A Comprehensive Guide To Termite Mud Tunnels

August 18, 2021

Termites are silent destroyers. They damage wooden materials from furniture pieces to lumber structures. Fortunately, you can detect and eliminate them before they wreak havoc. Termites usually build mud tubes that are easy to spot around your property. On seeing a mud tunnel, know that you have a termite infestation to deal with promptly.

Why Do Termites Build Mud Tunnels?

Termites are highly susceptible to dehydration because they require moisture to survive. Therefore, they construct mud tunnels for shelter from dry air. Besides locking in moisture that enhances termite survival, mud tubes protect termites from predators and facilitate travel from nest to wood and back.

How Are Termite Tunnels Made?

Termite mud tubes are irregular in shape and made of wood matter, dirt, faeces, and saliva. You will see them inside or outside your house. Termites make and use tunnels to travel within wood or from soil to wood. Never disturb a termite tube unless you want to get attacked by soldier termites and possibly get bitten.

Types Of Termite Mud Tunnels

To answer the question of what do termite tunnels look like, here are the different types of termite tubes you will find around your property.

Different Types Of Termite Mud Tubes

1. Exploratory Tunnels

Exploratory tunnels are fragile and thin. You can easily spot them because they branch out in several directions. They are made of dirt, faeces, and saliva. A tunnel can go up to fifteen feet above the ground when built over metal or concrete. Usually empty, exploratory tunnels do not connect to wooden material. Since they are mostly uninhabited, they indicate that termites have relocated to other parts of your home searching for food.

2. Working Tunnels

Also referred to as utility tunnels, working tunnels are mainly used by termites to move from the nest to a source of food. These termite mud tunnels are loosely organised, with some lanes for food transportation and others for construction and repair works. They measure between a quarter an inch and an inch in diameter. Working tunnels are more long-lasting than exploratory tunnels. They also help termites travel longer distances along building foundations and basement walls.

3. Swarm Tubes

Termites build swarm tubes, also known as swarm castles, to accommodate swarmers as they leave the colony. Swarmers are usually delicate, requiring protection to keep them intact and fully functional when departing. Swarm tubes are, therefore, made explicitly to protect swarmers. These termite mud tubes can be larger than four feet wide. Before leaving the nest, swarmers gather in a location that is both smooth and free of debris. When the time to depart arrives, worker termites direct the swarmers to the protective swarm castles.

4. Drop Tubes

Drop tubes are the easiest tunnels to spot as they resemble stalagmites in caves. The tubes are built towards the ground, hanging from wood support. They make it easy for worker termites to acquire food by acting as expressways between food source (high point) and nesting place (low point). Termite drop tubes feature more wood fibres than working tunnels and exploratory tunnels. Anyway, they have the same brittleness and diameter as exploratory tunnels.
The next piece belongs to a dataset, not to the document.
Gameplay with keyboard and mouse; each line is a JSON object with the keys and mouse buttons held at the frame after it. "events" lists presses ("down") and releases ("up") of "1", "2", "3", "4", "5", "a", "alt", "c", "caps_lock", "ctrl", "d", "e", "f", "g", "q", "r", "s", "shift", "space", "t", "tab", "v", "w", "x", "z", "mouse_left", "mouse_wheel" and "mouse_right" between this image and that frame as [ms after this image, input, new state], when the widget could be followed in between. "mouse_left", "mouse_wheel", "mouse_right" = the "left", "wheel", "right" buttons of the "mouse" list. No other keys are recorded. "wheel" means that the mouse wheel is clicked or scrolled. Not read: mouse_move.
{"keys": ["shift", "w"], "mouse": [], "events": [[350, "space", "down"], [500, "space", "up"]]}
What To Do When You Find Termite Tunnels

When you spot a termite mud tunnel, break a small part of it open using a gloved hand or pointed stick. If there are active termites inside the tunnel, they will reseal the opening. If no resealing happens, it indicates that the residents have relocated. Consider calling an expert pest control company or applying DIY techniques to eradicate the termites before they cause severe damage.